There are a number of potential DPhil projects available within the group, which would be tailored to a candidate’s preferences. These can include:
• Identifying pain mechanisms in endometriosis through analysis of clinical, omics, and brain imaging data from ENDOX, the UK Biobank and the Boston Center for Endometriosis;
• Understanding the effects of identified genetic variants on (dys)regulation of constituent cell types of endometriosis and endometrium;
• Identifying common biological mechanisms underlying endometriosis and comorbidities;
• Leveraging ‘omics’ data to identify sub-types of endometriosis;
• Comparing the genetic aetiology of endometriosis between humans and the rhesus macaque;
• Investigating the epidemiology of gynaecological and other major chronic diseases in women in the Eastern Mediterranean - the Cyprus Women’s Health Research (COHERE) Study.

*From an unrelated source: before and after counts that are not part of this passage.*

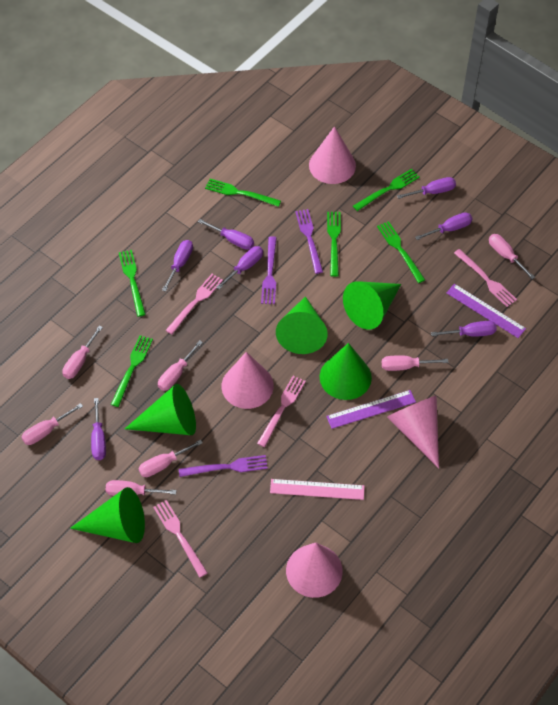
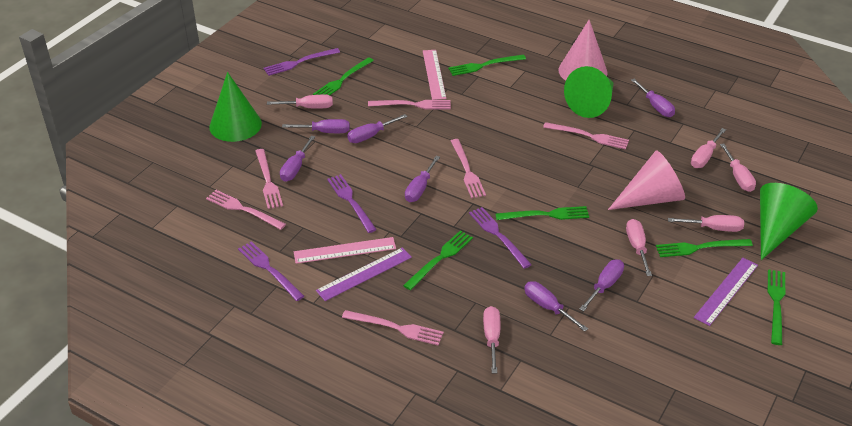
green cone: [70,487,145,543] [125,384,196,435] [276,296,328,354] [320,343,372,400] [343,281,401,330] = 5 -> [209,72,262,142] [564,66,614,118] [760,183,818,260] = 3
pink cone: [222,352,274,409] [286,543,343,598] [309,126,356,184] [387,396,439,468] = 4 -> [558,20,608,81] [608,150,685,210] = 2
pink fork: [153,500,208,578] [165,274,223,335] [257,376,306,447] [454,249,517,307] = 4 -> [206,190,286,230] [255,149,283,209] [342,310,444,345] [368,100,451,109] [451,139,486,198] [543,122,629,149] = 6
pink ruler: [270,479,365,500] = 1 -> [294,237,396,264] [423,50,446,100] = 2
pink screwdriver: [21,403,83,445] [62,325,103,379] [106,480,176,496] [139,440,203,477] [158,340,203,391] [382,356,448,371] [489,234,535,279] = 7 -> [267,95,333,109] [483,306,500,373] [626,219,652,276] [668,215,744,232] [691,128,726,168] [720,143,756,192] = 6
purple fork: [179,455,268,477] [261,236,277,304] [295,209,323,274] = 3 -> [238,241,304,301] [264,48,340,76] [327,174,377,233] [469,207,532,269] = 4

Projects will allow extensive opportunity to gain knowledge and experience of state-of the-art computational, statistical, and technological methodologies for the generation and analysis of large-scale genomic data such as genotyping microarray/sequencing, mRNAseq and miRNAseq, (a particular strength of WTCHG), other ‘omics’ data (proteomics, metabolomics) and/or MRI brain imaging data. The group benefits from a strong international network of collaborators in the fields of endometriosis, statistical genetics, genomics, bioinformatics, and functional biology locally, with whom students will be able to collaborate (e.g. Harvard Medical School, Boston,US; University of Michigan, Grand Rapids, US; Queensland Institute of Technology, Brisbane, Australia; Baylor College of Medicine, Houston, USA; University of Madison-Wisconsin, Madison, US; University of Tartu, Estonia).
We invite both funded and unfunded applicants, though we currently do not have funded DPhil projects in place. For eligible applicants without secured funding we are happy to advise on the potential (competitive) scholarship routes available.